Police said they also uncovered several syringes.

Officers said they found the man on his way to the Gold Line. He, according to police, had a Metro map sticking out of his back pocket.

Police said they arrested the man on outstanding warrants for drug possession, but normally would have to let him go because of Proposition 47.

“I think we’re handcuffed more than the suspects are,” Earley said.

But Metro officials say there’s been no data that shows any increase in crime or that criminals have been taking the Gold Line into South Pasadena.

“This is not an unsafe community by any means,” said Paul Gonzales, a Metro spokesman. “There is … nothing that could support an allegation that the Metro Gold Line brings criminals to South Pasadena.”

Despite what police say, Metro says federal data shows crime has actually gone down near the South Pasadena station.

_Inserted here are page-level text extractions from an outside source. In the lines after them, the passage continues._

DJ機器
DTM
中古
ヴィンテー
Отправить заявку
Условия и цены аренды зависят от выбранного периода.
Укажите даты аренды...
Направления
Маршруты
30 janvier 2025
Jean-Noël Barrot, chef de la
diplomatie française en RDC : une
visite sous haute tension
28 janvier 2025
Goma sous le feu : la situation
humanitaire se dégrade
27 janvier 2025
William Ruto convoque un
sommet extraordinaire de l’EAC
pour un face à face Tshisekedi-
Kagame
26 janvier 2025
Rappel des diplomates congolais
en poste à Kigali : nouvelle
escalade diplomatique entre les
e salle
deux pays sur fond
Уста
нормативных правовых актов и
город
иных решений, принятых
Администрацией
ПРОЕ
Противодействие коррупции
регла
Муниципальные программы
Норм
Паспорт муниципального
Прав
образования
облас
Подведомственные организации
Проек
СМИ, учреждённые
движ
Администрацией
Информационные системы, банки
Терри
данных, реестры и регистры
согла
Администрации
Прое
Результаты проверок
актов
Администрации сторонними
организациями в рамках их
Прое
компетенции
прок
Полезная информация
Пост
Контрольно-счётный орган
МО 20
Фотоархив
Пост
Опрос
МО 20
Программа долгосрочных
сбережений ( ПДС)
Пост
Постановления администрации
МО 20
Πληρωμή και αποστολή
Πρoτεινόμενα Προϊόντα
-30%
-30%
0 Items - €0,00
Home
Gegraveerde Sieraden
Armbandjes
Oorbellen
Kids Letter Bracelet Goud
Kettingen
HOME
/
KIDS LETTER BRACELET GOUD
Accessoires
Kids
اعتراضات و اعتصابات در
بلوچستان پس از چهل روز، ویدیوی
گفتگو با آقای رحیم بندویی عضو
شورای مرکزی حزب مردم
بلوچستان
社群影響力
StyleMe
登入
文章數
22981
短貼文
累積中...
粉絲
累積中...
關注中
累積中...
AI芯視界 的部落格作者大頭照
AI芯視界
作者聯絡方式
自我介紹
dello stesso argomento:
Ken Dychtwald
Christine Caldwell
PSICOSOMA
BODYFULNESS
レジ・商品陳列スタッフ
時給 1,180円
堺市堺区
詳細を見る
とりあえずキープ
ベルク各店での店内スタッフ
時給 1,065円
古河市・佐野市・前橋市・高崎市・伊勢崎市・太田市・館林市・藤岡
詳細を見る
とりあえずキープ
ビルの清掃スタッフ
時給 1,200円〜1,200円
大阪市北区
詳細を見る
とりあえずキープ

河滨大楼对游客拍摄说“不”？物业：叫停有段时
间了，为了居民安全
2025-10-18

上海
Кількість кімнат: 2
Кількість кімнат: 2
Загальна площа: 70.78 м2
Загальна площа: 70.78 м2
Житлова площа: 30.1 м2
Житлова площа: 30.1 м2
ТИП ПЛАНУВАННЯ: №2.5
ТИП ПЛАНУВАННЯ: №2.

“It has had a decreasing crime rate since 2007,” Gonzales said.

Regardless, communities like Azusa, where the Gold Line will extend, are embracing it and recently held a dedication ceremony for the project.

Supporters say it provides reliable public transportation, cuts down on traffic and leads to economic development, including in South Pasadena, where numerous shops and restaurants have gone up near the station.

But the grandmother CBS2 spoke with says the Gold Line also has a dark side people need to be aware of.

“We can’t all be prisoners in our own homes, so the only thing one can do is just be careful and cautious,” she said.

The man arrested in connection with the attack on the woman in this piece is awaiting trial.
Meanwhile, Metro says police should focus their frustration on Proposition 47 and leave the public transit system out of it.